Still, I’m very surprised that conda fails so hard – my experience with gromacs, while fairly limited, always said that it wasn’t particularly finicky to build, and using conda gives very recent versions of the compilers (I actually tried switching from g++ to clang, but that failed too).

To answer your other question, I’m just benchmarking GPU performance. This is a big box with 12 GPUs in it, and I wanted to make sure I could run 12 separate jobs without choking the machine. OpenMM and Amber both succeeded with our systems – performance was essentially unchanged – but since for gromacs we’re usually doing coarse-grained, which has a somewhat different task mix, I wanted to make sure before I make the purchase.

Cheers,

Alan

Hi Alan, in that case if you have root you may want to install a more recent GCC using YUM:
https://www.softwarecollections.org/en/scls/rhscl/devtoolset-7/ I was able to build Gromacs 2020 with that (didn’t try CUDA, but I don’t see why that would be a problem).

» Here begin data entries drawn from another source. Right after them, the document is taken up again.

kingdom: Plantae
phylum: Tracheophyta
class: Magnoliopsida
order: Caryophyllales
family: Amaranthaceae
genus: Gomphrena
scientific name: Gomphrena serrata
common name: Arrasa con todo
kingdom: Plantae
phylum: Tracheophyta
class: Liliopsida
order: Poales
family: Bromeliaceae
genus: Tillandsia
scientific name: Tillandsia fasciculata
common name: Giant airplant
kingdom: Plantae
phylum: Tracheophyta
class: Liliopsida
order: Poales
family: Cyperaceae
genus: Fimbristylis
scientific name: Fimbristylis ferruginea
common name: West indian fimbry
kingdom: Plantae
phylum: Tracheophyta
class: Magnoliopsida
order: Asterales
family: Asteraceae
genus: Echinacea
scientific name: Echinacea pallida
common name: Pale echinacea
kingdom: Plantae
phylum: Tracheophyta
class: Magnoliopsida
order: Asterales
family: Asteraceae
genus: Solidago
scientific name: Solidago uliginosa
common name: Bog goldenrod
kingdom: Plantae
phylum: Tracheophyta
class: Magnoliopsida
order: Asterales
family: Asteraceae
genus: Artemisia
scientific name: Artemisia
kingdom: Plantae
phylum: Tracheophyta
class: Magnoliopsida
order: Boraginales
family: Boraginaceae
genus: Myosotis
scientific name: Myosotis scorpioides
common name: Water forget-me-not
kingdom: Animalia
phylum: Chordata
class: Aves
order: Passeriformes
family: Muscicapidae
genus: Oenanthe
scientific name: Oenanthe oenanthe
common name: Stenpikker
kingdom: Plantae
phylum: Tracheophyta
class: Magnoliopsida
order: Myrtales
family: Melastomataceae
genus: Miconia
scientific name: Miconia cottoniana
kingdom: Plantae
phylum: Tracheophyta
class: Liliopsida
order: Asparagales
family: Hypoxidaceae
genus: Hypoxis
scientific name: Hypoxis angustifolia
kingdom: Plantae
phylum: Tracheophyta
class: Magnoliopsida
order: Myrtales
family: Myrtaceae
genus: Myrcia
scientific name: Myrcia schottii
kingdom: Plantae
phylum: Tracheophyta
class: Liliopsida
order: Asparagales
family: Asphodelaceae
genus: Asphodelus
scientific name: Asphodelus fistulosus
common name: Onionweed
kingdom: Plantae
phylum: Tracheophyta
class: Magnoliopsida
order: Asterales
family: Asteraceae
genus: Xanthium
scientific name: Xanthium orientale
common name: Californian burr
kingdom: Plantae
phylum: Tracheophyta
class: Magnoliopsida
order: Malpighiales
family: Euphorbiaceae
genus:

That approach is simpler than using a container, but you can also use a container with any recent Linux OS that you would like. You really only need to work around the fact that Gromacs doesn’t support GCC 4.8 (the compiler in CentOS 7) any more, but nothing more complicated than that.

I’ll give it a shot and let you know what happens. Thanks!

This suggestion appears to have worked. I had to manually set the CC and CXX variables to get cmake to find those compilers, I had to let gromacs build fftw for itself, and it only worked with CUDA 10.2 (not 11), but in the end it did build.

Thanks so much for the pointer – it’s not something I would have found on my own!